Revision eingelegt (BFH VI R 9/17)
Entscheidungsstichwort (Thema)
Bewertung von landwirtschaftlichen Grundstücken im Rahmen eines freiwilligen Landtauschs - Zu den Voraussetzungen einer Teilwertabschreibung im Verfahren des freiwilligen Landtauschs
Leitsatz (amtlich)
1. Grundstücksübertragungen gem. § 68 FlurbG im Wege des freiwilligen Landtausches nach §§ 103a ff FlurbG unterfallen nicht dem Regelungsgehalt von § 6 Abs. 6 S. 1 EStG.
2. Die Besonderheiten eines hoheitlichen Umlegungsverfahrens rechtfertigen es auch für das Verfahren des freiwilligen Landtausches die Rechtsgrundsätze, die ertragsteuerlich für das Flurbereinigungsverfahren entwickelt worden sind, entsprechend anzuwenden. Eine Gewinn-(Verlust) Realisierung nach Tauschgrundsätzen tritt somit nicht ein.

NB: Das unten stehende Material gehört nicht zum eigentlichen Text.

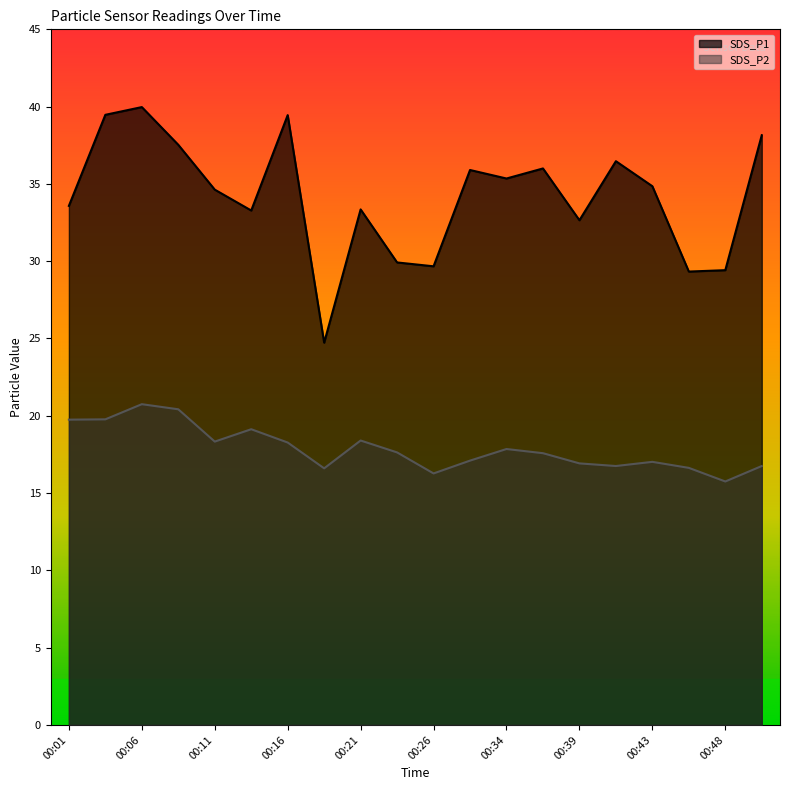

At which category is the sum across all series the highest?

00:06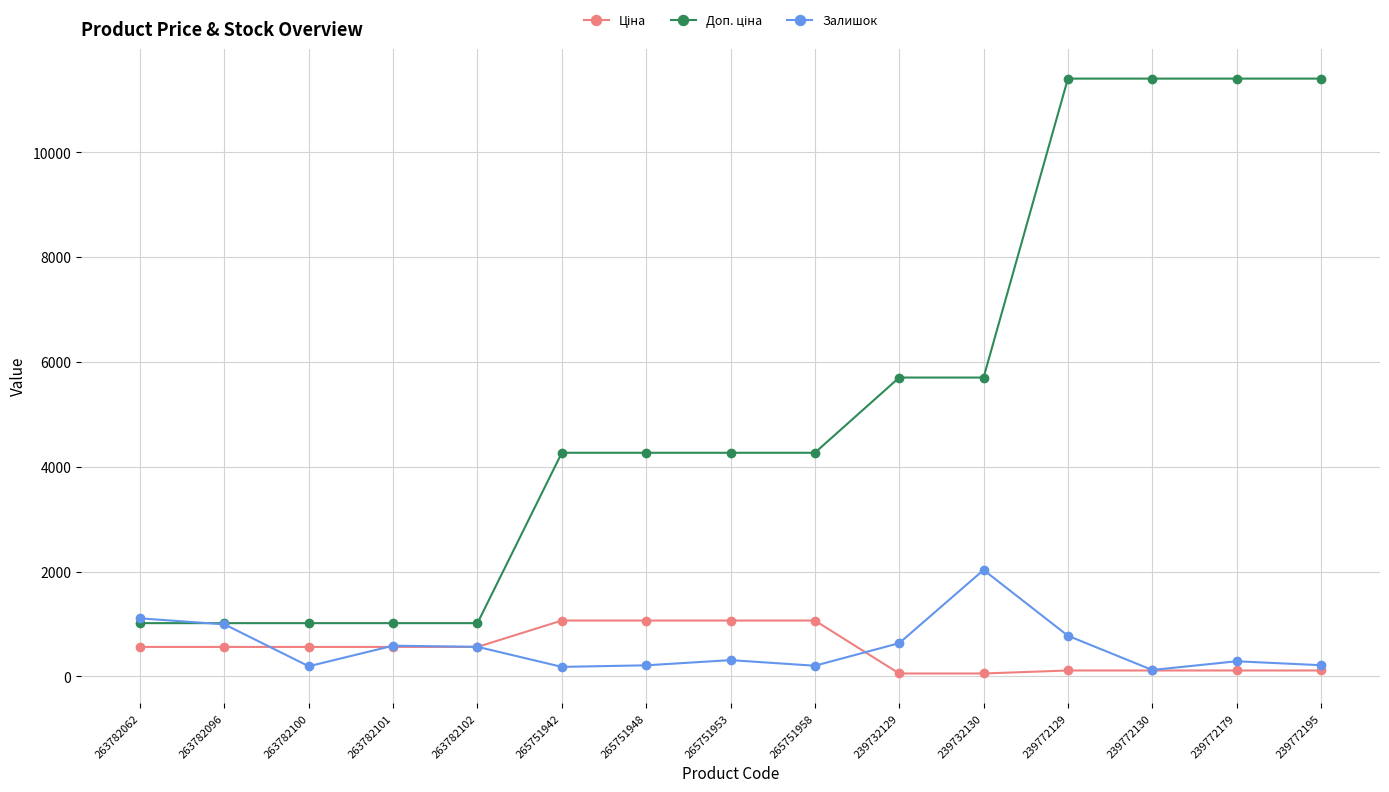

What is the difference between the highest and lowest values at 265751953?

3957.4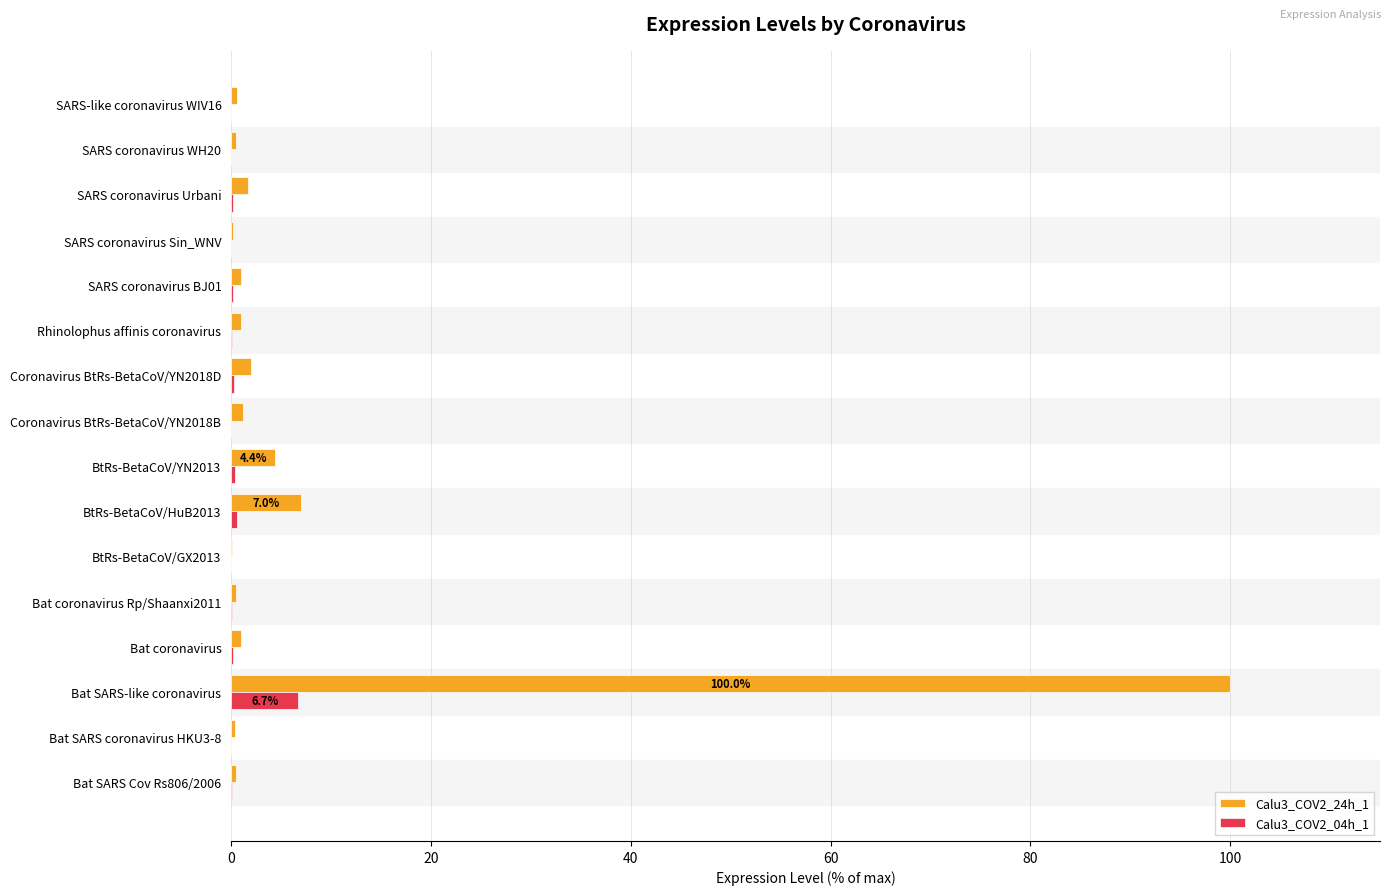

Is it true that Calu3_COV2_04h_1 equals 0.0 at BtRs-BetaCoV/GX2013?

True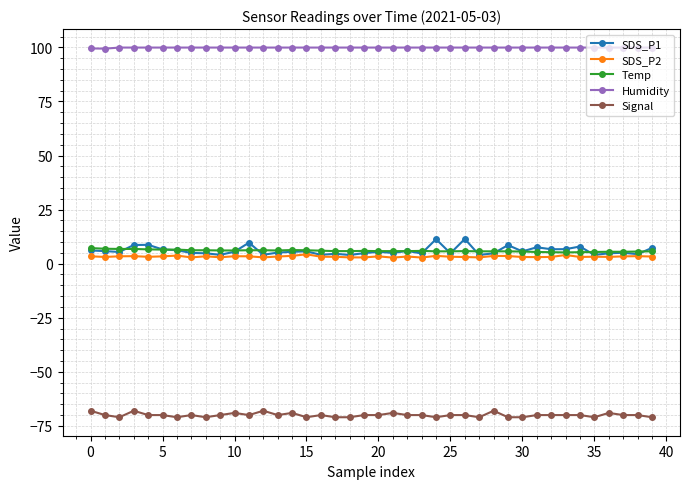

Which series has the largest total across all categories?

Humidity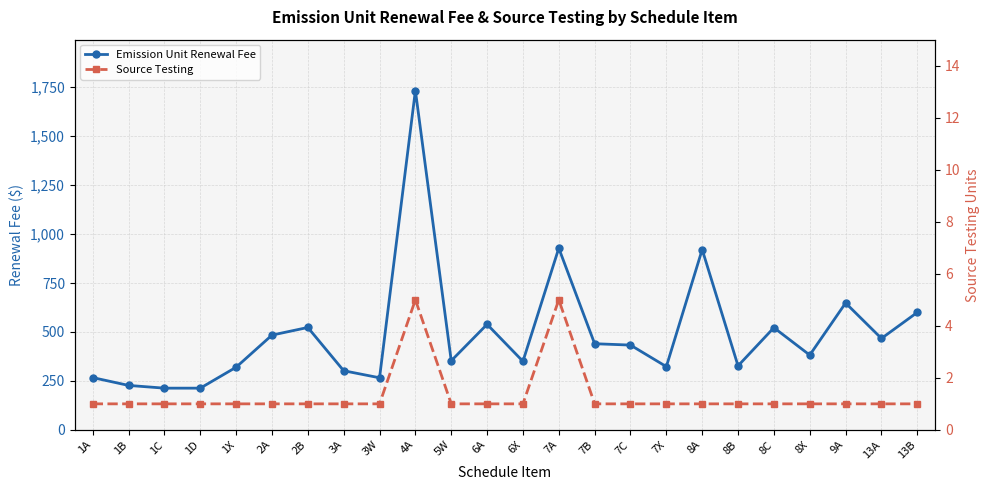

Read the Source Testing value at 8X.

1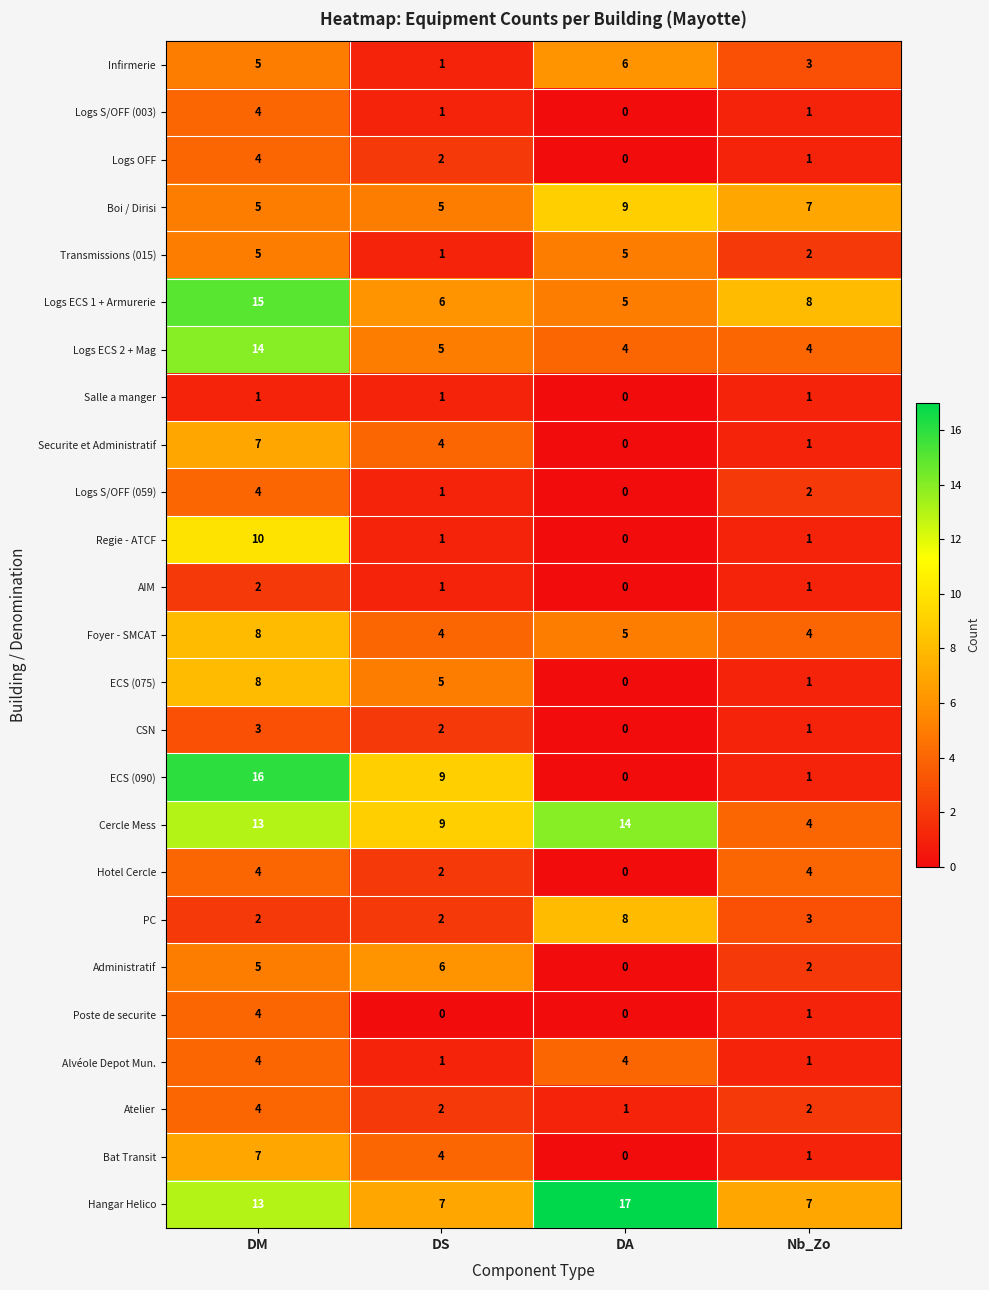

Rank the categories by ECS (090) value from lowest to highest.

DA, Nb_Zo, DS, DM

3. Eine Minderung der Anschaffungskosten der im freiwilligen Landtausch hingegebenen oder gewonnenen Grundstücke auf den Teilwert kommt dann nicht in Betracht, wenn die im Landtausch hingegebenen Grundstücke zeitnah zu Preisen erworben wurden, die über den durchschnittlichen Bodenrichtwerten lagen, kein Wertausgleich für die gewonnenen Grundstücke zu leisten ist, die Voraussetzungen für eine Fehlinvestition oder eines Überpreises nicht vorliegen, und wenn unter dem Gesichtspunkt der konkreten betrieblichen Funktion der eingebundenen Grundstücke eine andauernde Wertminderung nicht abzusehen ist.
Normenkette
EStG § 6 Abs. 1 Nr. 2 S. 2, Abs. 6 S. 1; BewG § 9 Abs. 2; FlurbG §§ 68, 103a
Nachgehend
Tatbestand
Streitig ist die Bewertung von landwirtschaftlichen Grundstücken im Rahmen eines freiwilligen Landtausches.
Die Kläger sind verheiratet und werden zusammen zur Einkommensteuer veranlagt.Der Kläger betreibt eine Landwirtschaft, hauptsächlich den Gemüseanbau. Die Gewinne ermittelte er in den Streitjahren mit Buchführung gemäß § 4 Abs. 1 Satz 1 EStG, das Wirtschaftsjahr endete jeweils zum 30. Juni.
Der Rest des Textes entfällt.